Sell them as a lot because it's too time consuming to sell by each and people will drive you nuts. Lay them out and take a few pics and post them over in market place on this site. Average price for a brand name new lure is 15 to 25. Price them in lots of 50 or so. That's how I would do it.


----------



## MadMac (May 2, 2005)

If she wants to donate the proceeds anyway she could save herself the time and energy by donating them to our Muskies Inc club. We would raffle them off and all the money goes to The Minnow Fund. The Minnow Fund is used by the Ohio Department of Natural Resources to buy minnows that feed the baby muskies that they raise to stock our lakes with and also to buy needed equipment to reach the same goal. If interested PM me and I'll let our club prez know. We could send someone to pick them up and inform her as to how much was raised and donated to the muskie program.


----------



## Ickey09 (Oct 3, 2013)

Let me know if she had any rods to match those lures.

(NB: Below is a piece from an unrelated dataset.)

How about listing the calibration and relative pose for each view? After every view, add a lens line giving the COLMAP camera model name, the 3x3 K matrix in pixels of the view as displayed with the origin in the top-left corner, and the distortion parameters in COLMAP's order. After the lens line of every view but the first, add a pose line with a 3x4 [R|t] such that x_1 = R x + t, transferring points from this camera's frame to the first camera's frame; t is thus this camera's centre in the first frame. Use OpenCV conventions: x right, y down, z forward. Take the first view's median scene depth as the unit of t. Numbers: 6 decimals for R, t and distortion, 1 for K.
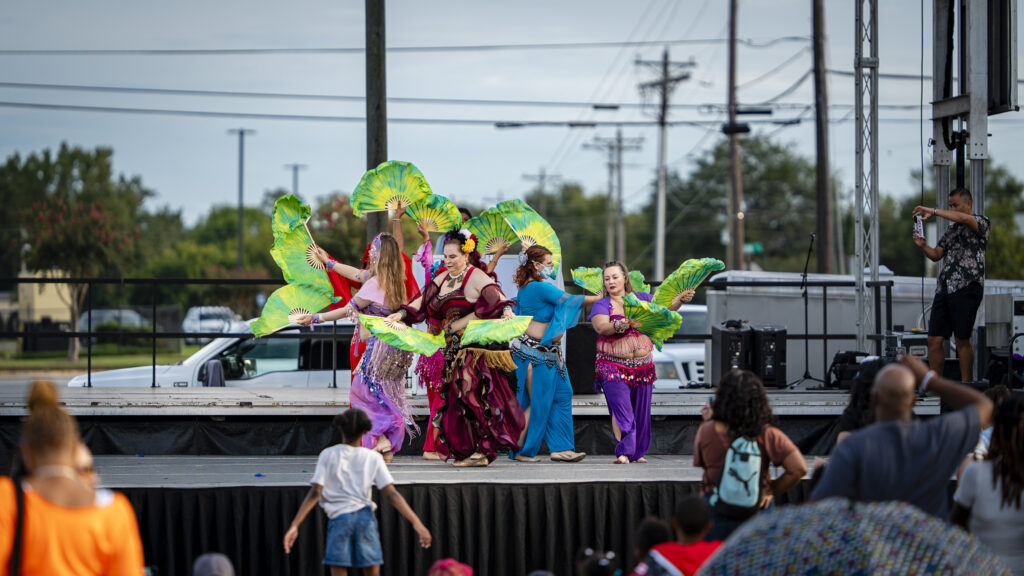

Sent from my 831C using Ohub Campfire mobile app


----------



## MuskieWolverine (May 16, 2012)

If she has any 13" Grandma Lures, I'm interested. Of course, she could save going through the middle man and just donate the lures to me! haha


----------



## backlashed (Mar 19, 2011)

turkeyt said:


> Sell them as a lot because it's too time consuming to sell by each and people will drive you nuts. Lay them out and take a few pics and post them over in market place on this site. Average price for a brand name new lure is 15 to 25. Price them in lots of 50 or so. That's how I would do it.


Good idea but lots of 50 are a bit much, I'd go more to lots of 10.


----------



## kparrott154 (Mar 26, 2007)

backlashed said:


> Good idea but lots of 50 are a bit much, I'd go more to lots of 10.


I agree with backlashed, the small the lot the better. Even with lots of 5-10 be ready for the "if you decide to separate I'll buy the _______ lure" posts/emails 

Sent from my HTC One mini using Ohub Campfire mobile app


----------



## Lazy 8 (May 21, 2010)

They're only worth a couple of dollars each. At least that's prolly what he told her when he bought em!


----------